Asia Pacific Forum on Women, Law and Development Press Release - September 21, 2011

Chiangmai, Thailand The recent ordinances in seven barangays (villages) in Balanga, Bataan, Philippines banning the use of artificial contraceptives pose a serious threat to women's right to reproductive health information and to legal, safe and effective methods of contraception.

The seven ordinances penalize the sale, promotion, advertisement, and prescription of modern contraceptives including hormonal contraceptives and intrauterine devices (IUDs), prohibit village funds to be used for the purchase or provision of such contraceptives, prohibit village officials from soliciting, accepting, or dispensing such contraceptives, penalize business enterprises for violating the provisions of the ordinances.

APWLD believes that the provisions of the village ordinances violate international standards including the Convention for the Elimination of Violence Against Women (CEDAW) and the 1995 Beijing Declaration and Platform for Action. According to national groups including the National Union of People's Lawyers (NUPL) and EnGendeRights, the ordinances are ultra vires, prejudicial to public welfare, unconstitutional and inconsistent with existing Philippine laws such as the Local Government Code of 1991, the Magna Carta of Women and the Philippine AIDS Prevention and Control Act of 1998.
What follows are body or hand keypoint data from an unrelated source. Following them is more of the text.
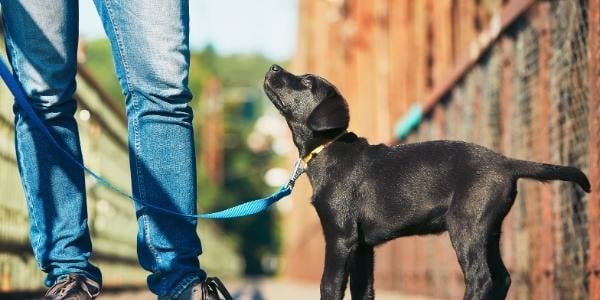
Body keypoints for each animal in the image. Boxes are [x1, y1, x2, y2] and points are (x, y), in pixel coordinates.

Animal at [264, 65, 592, 300]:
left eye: (307, 83)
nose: (273, 67)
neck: (327, 148)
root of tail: (506, 162)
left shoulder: (340, 237)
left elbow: (329, 286)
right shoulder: (362, 247)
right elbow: (363, 291)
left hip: (466, 225)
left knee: (481, 278)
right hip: (489, 229)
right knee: (501, 278)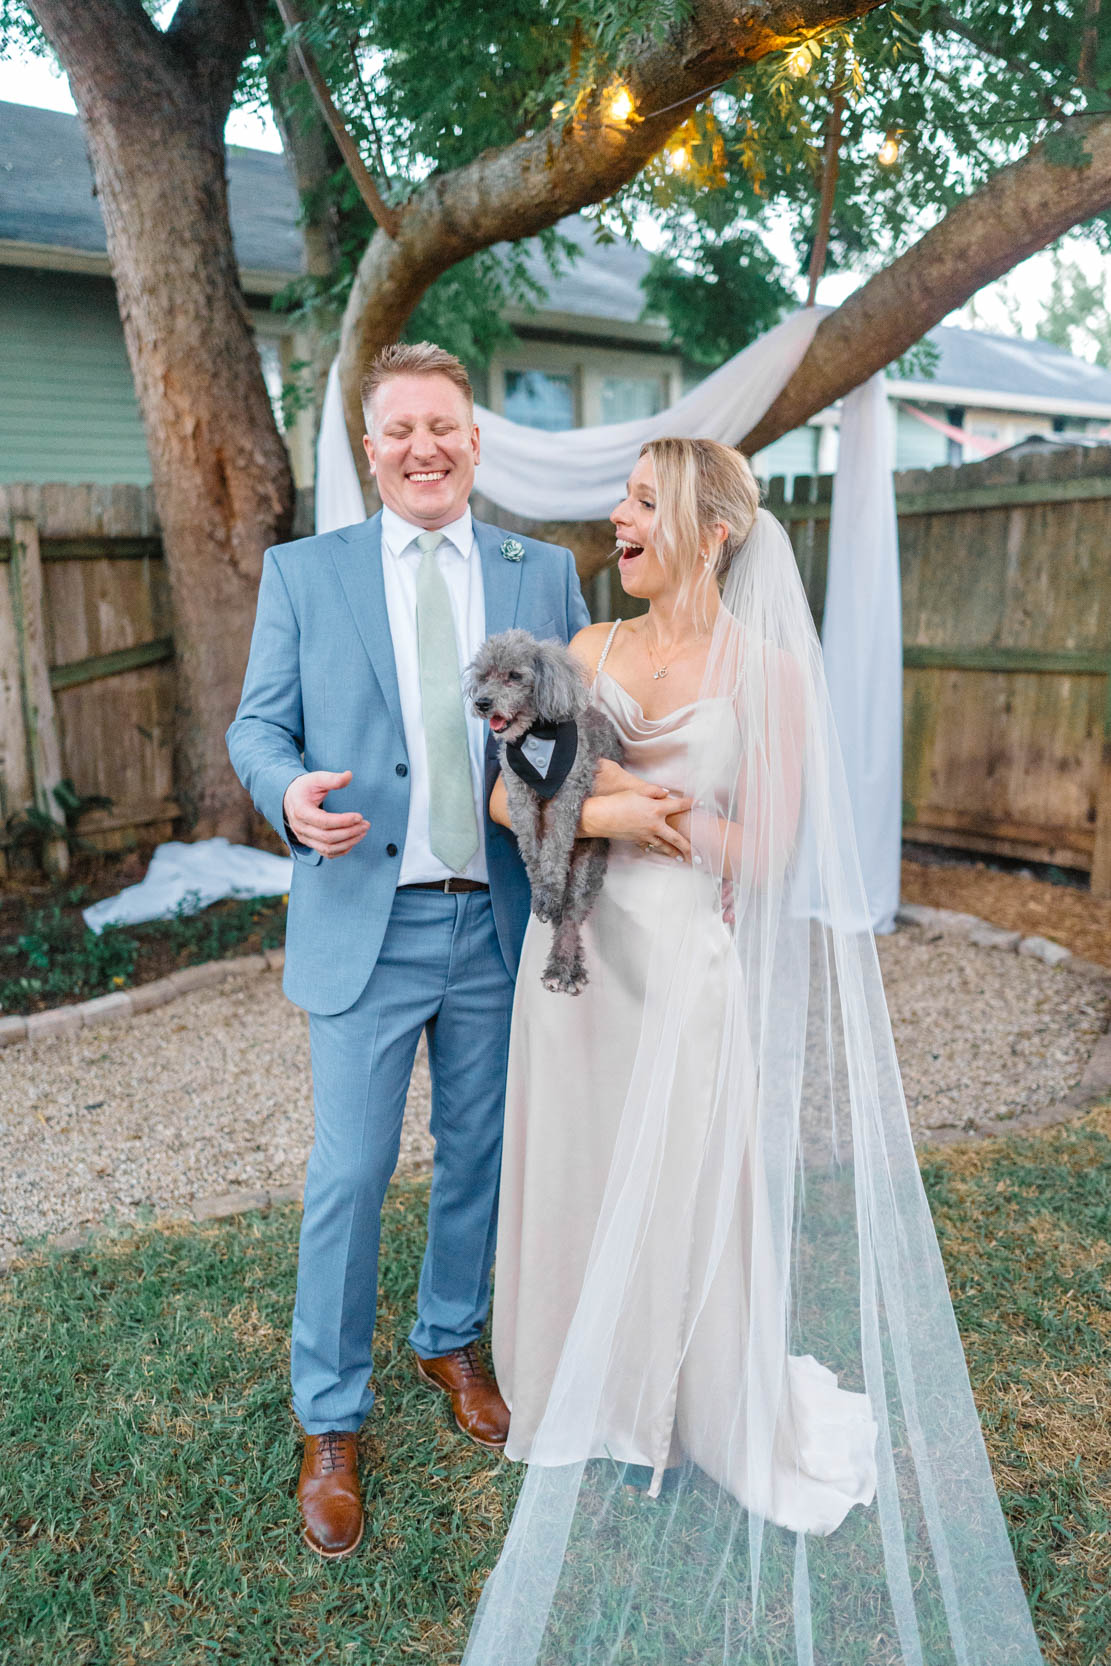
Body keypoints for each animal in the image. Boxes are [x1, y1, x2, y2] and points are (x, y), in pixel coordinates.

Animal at [466, 626, 626, 986]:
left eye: (514, 676)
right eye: (483, 676)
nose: (482, 702)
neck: (536, 736)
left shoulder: (567, 797)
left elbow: (553, 849)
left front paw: (548, 888)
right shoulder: (519, 797)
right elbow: (532, 849)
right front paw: (541, 889)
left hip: (589, 862)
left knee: (572, 911)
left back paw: (563, 965)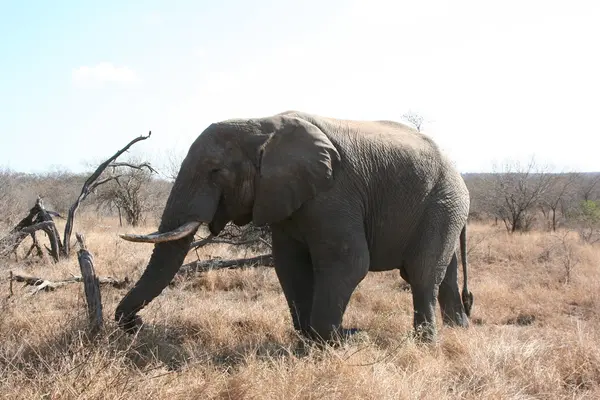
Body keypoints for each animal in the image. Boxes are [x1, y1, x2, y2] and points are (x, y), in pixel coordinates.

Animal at [116, 110, 474, 344]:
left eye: (216, 171)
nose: (136, 324)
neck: (261, 123)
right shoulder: (284, 197)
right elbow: (289, 265)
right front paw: (312, 340)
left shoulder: (334, 193)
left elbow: (349, 262)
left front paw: (334, 342)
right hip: (445, 207)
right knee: (444, 274)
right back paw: (461, 331)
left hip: (442, 201)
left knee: (422, 274)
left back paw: (426, 344)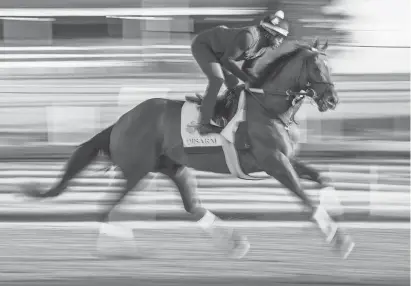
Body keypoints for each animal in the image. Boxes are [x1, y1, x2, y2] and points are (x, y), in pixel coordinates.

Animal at [20, 38, 354, 260]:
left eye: (330, 66)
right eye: (317, 67)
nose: (332, 100)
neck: (268, 106)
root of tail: (121, 120)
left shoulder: (285, 158)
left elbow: (323, 178)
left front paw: (337, 210)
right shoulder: (273, 161)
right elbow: (306, 200)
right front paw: (339, 241)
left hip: (173, 167)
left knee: (192, 207)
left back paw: (235, 244)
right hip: (138, 171)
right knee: (109, 207)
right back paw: (120, 249)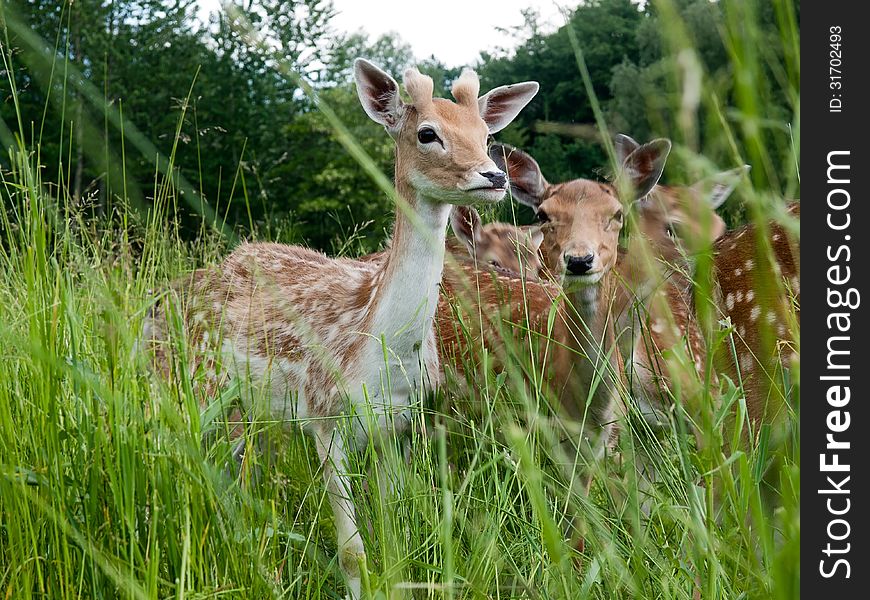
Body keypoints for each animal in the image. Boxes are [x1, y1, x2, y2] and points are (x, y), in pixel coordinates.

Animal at [143, 58, 540, 596]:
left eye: (485, 135)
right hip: (190, 381)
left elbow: (393, 535)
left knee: (243, 478)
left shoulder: (401, 425)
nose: (494, 176)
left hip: (255, 413)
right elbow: (352, 550)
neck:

Alnie Foja, legal counsel for Gabriela Women's Party and a member of the National Executive Board of NUPL, said she believes the ordinances violate the Magna Carta of Women, amongst other laws. "This is absolutely unacceptable. The ordinances are not only unconstitutional, they are based on misleading and completely wrong facts."
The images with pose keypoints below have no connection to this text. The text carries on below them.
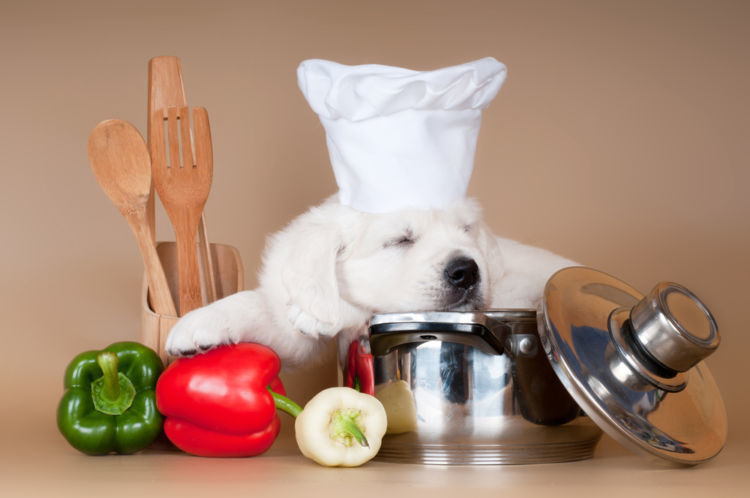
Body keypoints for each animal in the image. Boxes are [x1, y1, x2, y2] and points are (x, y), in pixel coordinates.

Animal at [164, 197, 576, 366]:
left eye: (466, 230)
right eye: (402, 240)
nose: (467, 271)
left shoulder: (522, 283)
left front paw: (323, 314)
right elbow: (264, 312)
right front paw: (199, 324)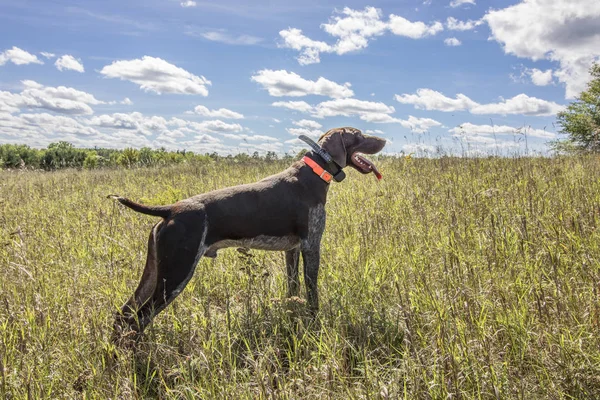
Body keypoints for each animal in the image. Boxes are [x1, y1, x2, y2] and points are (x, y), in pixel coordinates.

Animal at [110, 126, 386, 340]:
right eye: (358, 135)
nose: (384, 140)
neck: (315, 173)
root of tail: (169, 210)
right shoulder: (311, 246)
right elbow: (312, 292)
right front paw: (315, 322)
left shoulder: (292, 250)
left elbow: (293, 288)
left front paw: (293, 316)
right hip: (176, 273)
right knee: (139, 319)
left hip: (154, 272)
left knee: (124, 314)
She added, "This is simply a last-ditch desperate effort on the part of the Catholic church to distract the eventual passage of the Reproductive Health Bill."
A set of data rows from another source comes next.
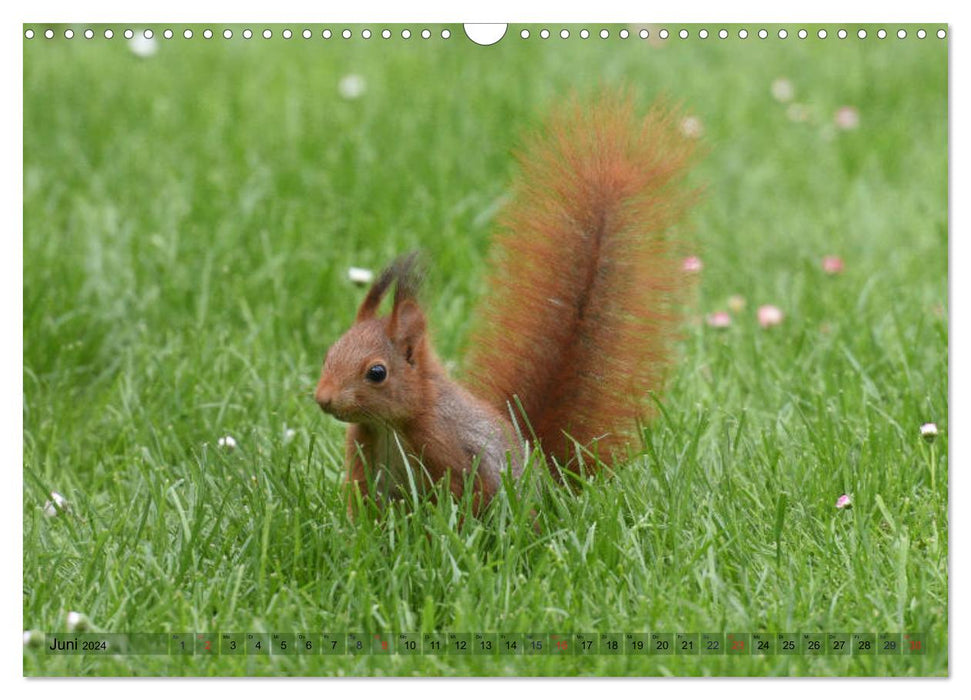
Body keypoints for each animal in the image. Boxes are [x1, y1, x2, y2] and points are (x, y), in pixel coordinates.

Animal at [316, 93, 704, 516]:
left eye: (377, 373)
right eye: (329, 353)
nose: (323, 399)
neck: (392, 424)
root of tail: (548, 480)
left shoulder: (448, 447)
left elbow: (463, 496)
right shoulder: (364, 456)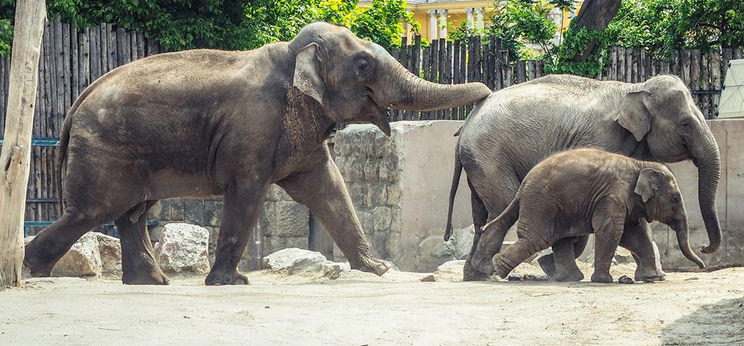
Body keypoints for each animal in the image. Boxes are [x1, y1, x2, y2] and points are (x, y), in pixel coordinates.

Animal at [23, 22, 492, 286]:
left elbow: (330, 187)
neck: (291, 53)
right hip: (105, 148)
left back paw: (150, 284)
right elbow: (248, 191)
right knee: (94, 210)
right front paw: (233, 283)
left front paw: (379, 270)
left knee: (133, 213)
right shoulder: (255, 127)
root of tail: (78, 101)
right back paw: (32, 270)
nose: (488, 92)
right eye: (363, 66)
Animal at [448, 73, 720, 282]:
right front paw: (551, 266)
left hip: (478, 162)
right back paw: (488, 270)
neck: (634, 88)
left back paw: (474, 275)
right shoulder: (601, 135)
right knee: (501, 206)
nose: (704, 250)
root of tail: (466, 125)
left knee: (481, 214)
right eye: (685, 124)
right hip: (489, 154)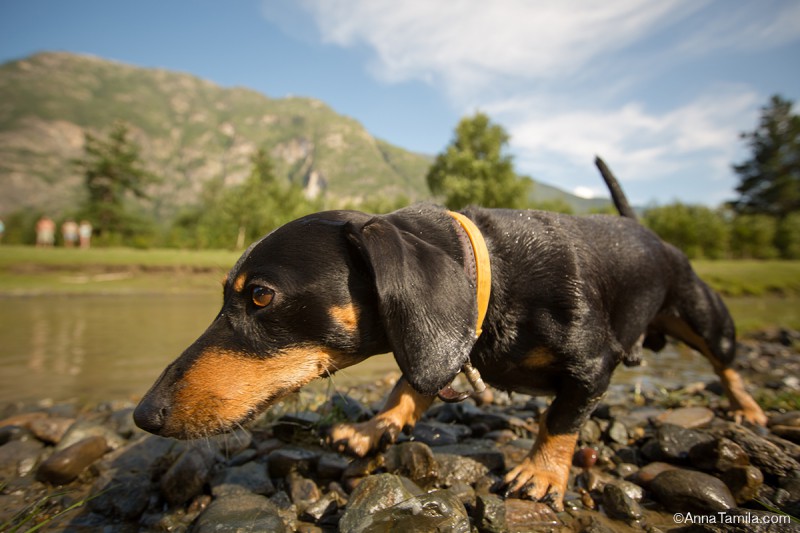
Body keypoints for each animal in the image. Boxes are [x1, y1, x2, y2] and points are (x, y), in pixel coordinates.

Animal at [134, 160, 764, 510]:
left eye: (261, 296)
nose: (144, 414)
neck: (496, 275)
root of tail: (648, 232)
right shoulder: (431, 348)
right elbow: (409, 386)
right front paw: (374, 427)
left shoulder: (592, 364)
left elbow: (561, 419)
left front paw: (541, 472)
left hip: (704, 317)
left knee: (727, 362)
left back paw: (748, 408)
The ordinances, if duplicated nationwide, would criminalize 34% of married women. Over half of married Filipino women use family planning, with over one third relying on modern methods, according to the 2008 Philippines Demographic Health Survey. Comparatively, only 17% use traditional methods. Women and couples who access modern contraceptives through their village health centres and other government facilities will be most affected, as they lack the money and/or opportunity to obtain it elsewhere.

"This is a concerning precedent that, if successful, could enable an increase in fundamentalism that endangers women's rights across Asia Pacific", said Kate Lappin, Regional Coordinator of APWLD.

Ms. Lappin noted, "The Philippines is a paradox in that it has set international standards for women's rights through the Magna Carta, while at the same time it trails far behind other countries globally in eliminating all forms of discrimination against women. The contraceptive ordinances along with the failure of the country to legalise divorce only continue to highlight this."

"We hope that issues like this can be addressed in future by the ASEAN Commission for the Promotion and Protection of the Rights of Women and Children." APWLD calls on the various levels of Philippine's governments to strike down the seven ordinances, pass the RH Bill and commit to the protection of women's rights to equality, non-discrimination, life and health.